# Head Monster 78 vs Blizzard Magnum 8.1 vs Elan Magfire 78ti/82ti??



## The Sneak (Oct 28, 2009)

Okay
I previously posted that my current quiver consists of Fischer RX8s (165cm) and Watea 78s (167cm). I find the Wateas to be good skis but not the best edge hold and lacking in energy/fun on groomers. However, the Watea 78s are pretty good in pow/trees/bumps for a hack like me. They are also excellent spring slush/corn skis IMO. I'm just used to the hyper feeling of the RX8s and so I'm looking for something that sorta bridges the 2 skis.

I ski anything from groomers to low angle bumps/woods to easier backcountry/off piste stuff. I'm fairly incompetent on huge, steep bumps but okay everywhere else. Level 7-8. Ski ~30 days per year the last few years after several yrs away from skiing. Started skiing in 89 @ temple mtn. 5' 8" 155 lbs.

I was looking at volkl AC50s but I'm told they are really a wide carving ski and not so hot off piste. Reviews on the Magfire 78 and 82, Blizzard Magnum, and Head Monster 78 are all very good. Am I on the right track here? 165-172ish? 

Any opinions on these skis? The Monster iM 78 seems to be a universal favorite. Home hill is Wa Wa but will get 10-15 days elsewhere...saddleback, cannon, sunday river, beast, okemo, sugarbush etc.

Dan


----------



## Puck it (Oct 28, 2009)

The Sneak said:


> Okay
> I previously posted that my current quiver consists of Fischer RX8s (165cm) and Watea 78s (167cm). I find the Wateas to be good skis but not the best edge hold and lacking in energy/fun on groomers. However, the Watea 78s are pretty good in pow/trees/bumps for a hack like me. They are also excellent spring slush/corn skis IMO. I'm just used to the hyper feeling of the RX8s and so I'm looking for something that sorta bridges the 2 skis.
> 
> I ski anything from groomers to low angle bumps/woods to easier backcountry/off piste stuff. I'm fairly incompetent on huge, steep bumps but okay everywhere else. Level 7-8. Ski ~30 days per year the last few years after several yrs away from skiing. Started skiing in 89 @ temple mtn. 5' 8" 155 lbs.
> ...


 
On the right track with the monsters,  I would go up though in width.  82 or 88.  I swear by the 88 as a do everything ski.  Again try spadout.com for deals.  It does all of the searching for you.


----------



## DBNewman (Oct 28, 2009)

Agreed - if you are thinking more 'off piste', then your are not thinking wide enough. I have a pair of Monster 78's and love the way they ski on firm to groomed conditions. The race-build shines through. Since then, I've been pushing up into the 80's and find that 90mm is the top end for a one-ski quiver. After that, you are looking at owning two pair of skis.

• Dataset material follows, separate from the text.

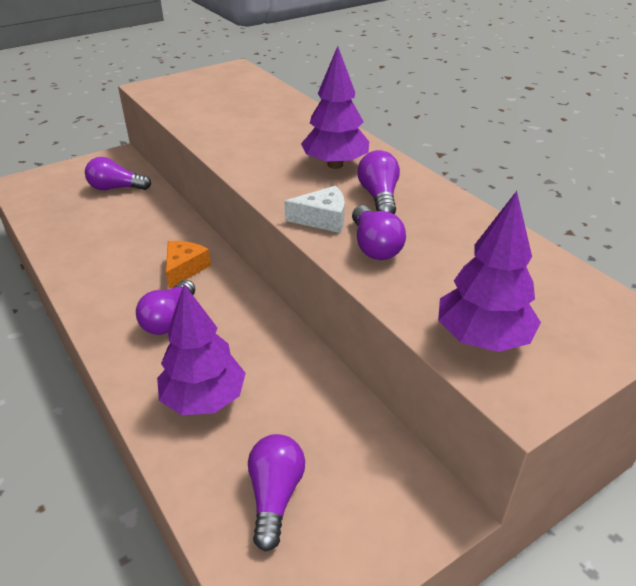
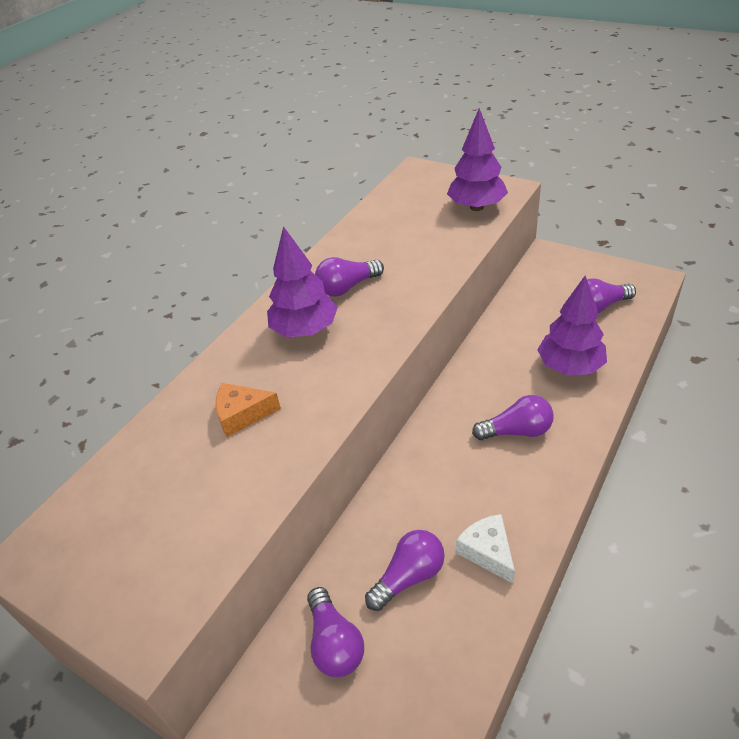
camera: 110 degrees left, 5 degrees up
orange cheese [166,241,211,289] -> orange cheese moved to [216,383,281,437]
white cheese [285,186,345,233] -> white cheese moved to [456,514,515,584]
purple light bulb [352,205,406,260] -> purple light bulb moved to [365,530,445,611]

As for the AC50, it is a bit stiff when it comes to true 'off piste'. It's no coincidence that the wider skis on the market have a much softer flex pattern than in years past. Fortunately, most know how to keep the torsional rigidity in tact.

Finally, don't over analyze this. Your boots are your most important investment. A proper fit will improve the performance of any ski you choose.  

Good luck & have a great season.


----------



## The Sneak (Oct 28, 2009)

Well
I was presented with a crazy deal on a pair of Line Prophet 90's in 172cm, new 09's in the wrapper. So I bought 'em. Now I just need some bindings.


----------



## wa-loaf (Oct 28, 2009)

The Sneak said:


> Well
> I was presented with a crazy deal on a pair of Line Prophet 90's in 172cm, new 09's in the wrapper. So I bought 'em. Now I just need some bindings.



Keep an eye on Tramdock. A few looks have been popping up recently.


----------



## Puck it (Oct 28, 2009)

The Sneak said:


> Well
> I was presented with a crazy deal on a pair of Line Prophet 90's in 172cm, new 09's in the wrapper. So I bought 'em. Now I just need some bindings.


 

Do tell.  How much?


----------